Der von der Vereinigung freischaffender ArchitektInnen Deutschlands (VfA) ausgelobte Studierendenwettbewerb »echelon decrypted« geht weit über klassische Entwurfsaufgaben hinaus. Er konfrontiert angehende Architektinnen und Planer mit der komplexen Aufgabe, ein belastetes Erbe in zukunftsfähige Räume zu transformieren. Diese Form der problembasierten Lehre, die reale gesellschaftliche Herausforderungen ins Zentrum stellt, markiert einen Wendepunkt in der Architekturausbildung.
Interdisziplinäres Lernen als Grundprinzip
Die Aufgabenstellung des Wettbewerbs spiegelt die Komplexität zeitgenössischer Planungsprozesse wider. Studierende der Architektur arbeiten hier nicht isoliert, sondern der Wettbewerb öffnet sich bewusst für Stadtplanerinnen und Landschaftsarchitekten, für Innenarchitektinnen und verwandte Disziplinen. Diese interdisziplinäre Ausrichtung entspricht dem, was führende Architekturschulen seit Jahren fordern: die Überwindung von Fachgrenzen bereits in der Ausbildung.
Besonders innovativ zeigt sich der pädagogische Ansatz in der dreistufigen Aufgabenstruktur.

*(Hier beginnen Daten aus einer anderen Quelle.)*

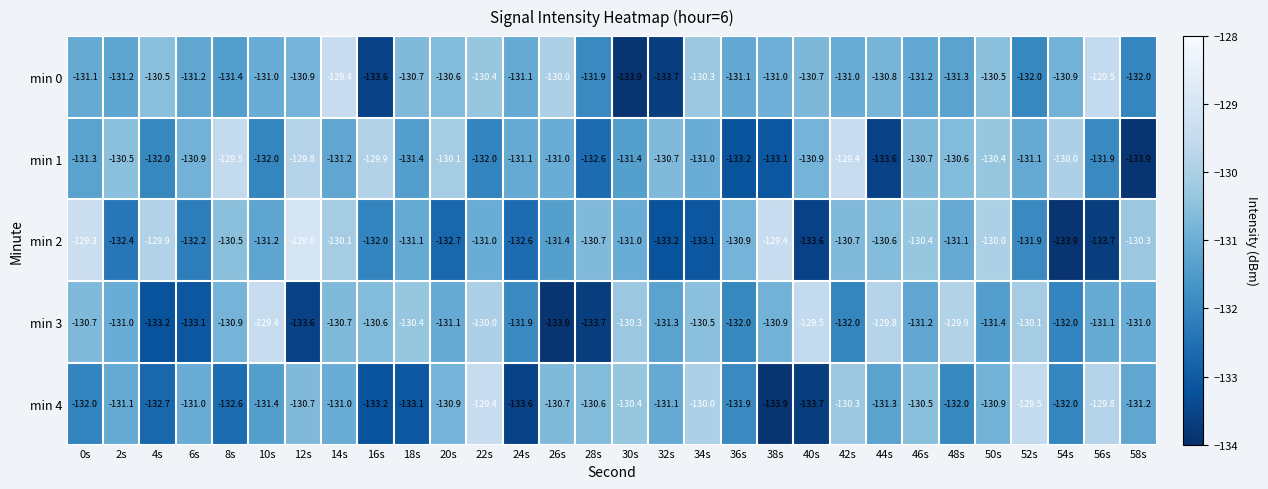

What is the difference between the maximum and minimum values in the min 1 series?

4.5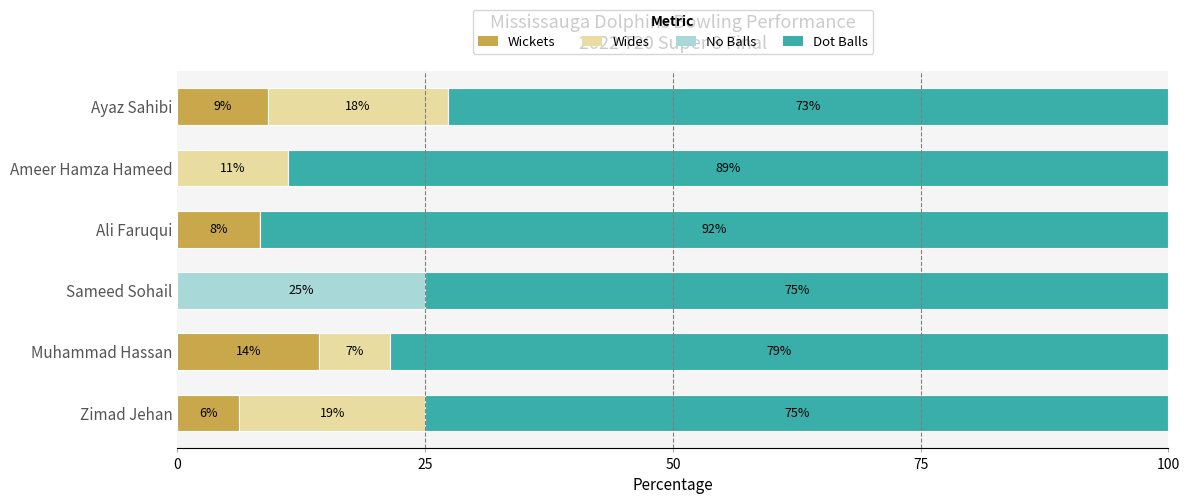

What are all the series names shown in the legend?

Wickets, Wides, No Balls, Dot Balls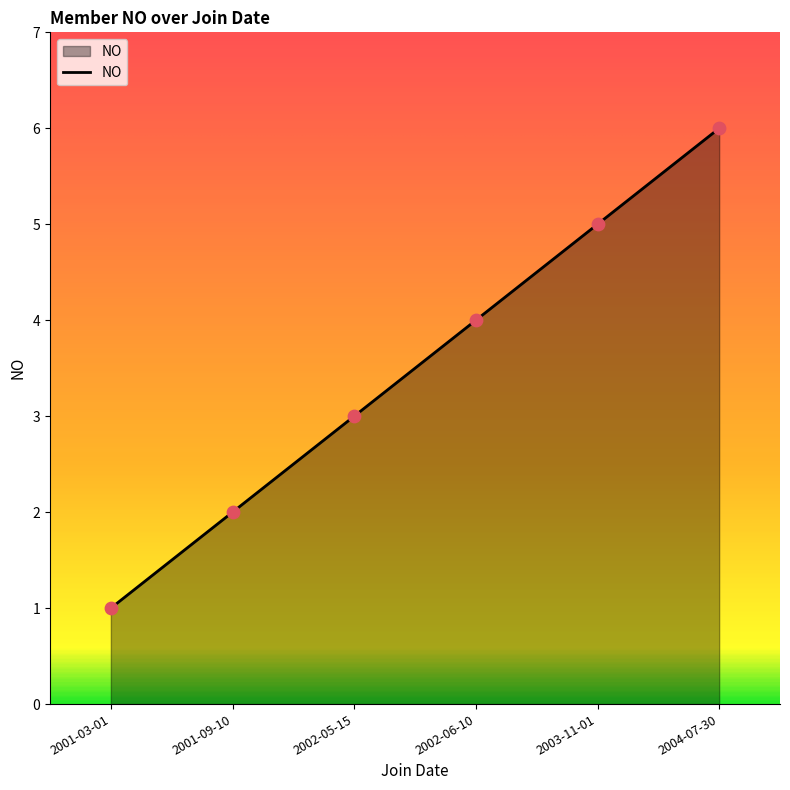

What is the change in value from 2001-09-10 to 2004-07-30?

+4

Die Teilnehmenden müssen gleichzeitig auf der Ebene des Objekts (Umnutzung der Radome), der Gestaltung (Transformation der Hüllen) und des städtebaulichen Kontexts (Integration ins Gelände) denken. Diese Verschränkung verschiedener Maßstäbe trainiert genau jene Kompetenz, die in der späteren Berufspraxis entscheidend ist: systemisches Denken.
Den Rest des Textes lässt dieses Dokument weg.